The poll released Monday and timed to coincide with U. S. Environmental Protection Agency public hearings on the ground-breaking greenhouse gas limits later this week in several cities, including Pittsburgh, shows three-quarters of likely minority voters polled say they are paying more attention to climate change issues now than they have in the past. And more than two-thirds think it’s an problem that impacts their life now.

Seventy-five percent of those polled said application of the EPA’s carbon emissions standards, part of the administration’s climate change policy, will spur research and help create jobs, and 70 percent said they would be more likely to support political candidates who will expand efforts to address climate change.

Sixty-two percent of those polled said not enough money has been spent on environmental research and climate change issues.

“Vulnerable communities of color and low-income communities are affected first and are least able to cope with climate change impacts like drought, heat waves, fires, severe storms,” said Nikki Silvestri, executive director of Green for All, the national environmental and economic advocacy organization that commissioned the poll.

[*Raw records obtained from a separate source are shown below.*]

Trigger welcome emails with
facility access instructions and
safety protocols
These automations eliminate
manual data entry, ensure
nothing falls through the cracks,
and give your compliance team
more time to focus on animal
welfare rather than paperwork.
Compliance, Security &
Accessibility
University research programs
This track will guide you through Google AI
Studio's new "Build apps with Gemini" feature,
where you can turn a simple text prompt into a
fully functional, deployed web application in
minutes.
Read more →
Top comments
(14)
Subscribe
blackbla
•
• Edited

“Minority communities are seeing the impacts. And it’s important for those communities to be in the forefront of this issue,” she said. “The polling data shows these minority communities do care.”

The phone poll of 400 African-Americans, 400 Latinos and 100 Asians, all self-described likely voters, was done from June 30 to July 15 in Florida, Georgia, Michigan, Nevada, North Carolina, Ohio, Texas, Virginia and California. It was conducted by Brilliant Corners Research & Strategies, a Washington, D.C. pollster, and has a margin of error of plus or minus 3.5 percent.

“The poll shows that the climate change issue is making its way on to a crowded plate of issues that voters are concerned about,” said Cornell Belcher, founder of Brilliant Corners. “It’s closely tied to economic concerns, yes, but the poll also shows that voters are willing to help candidates working on climate change issues and punish those not focused on those issues in battleground states.”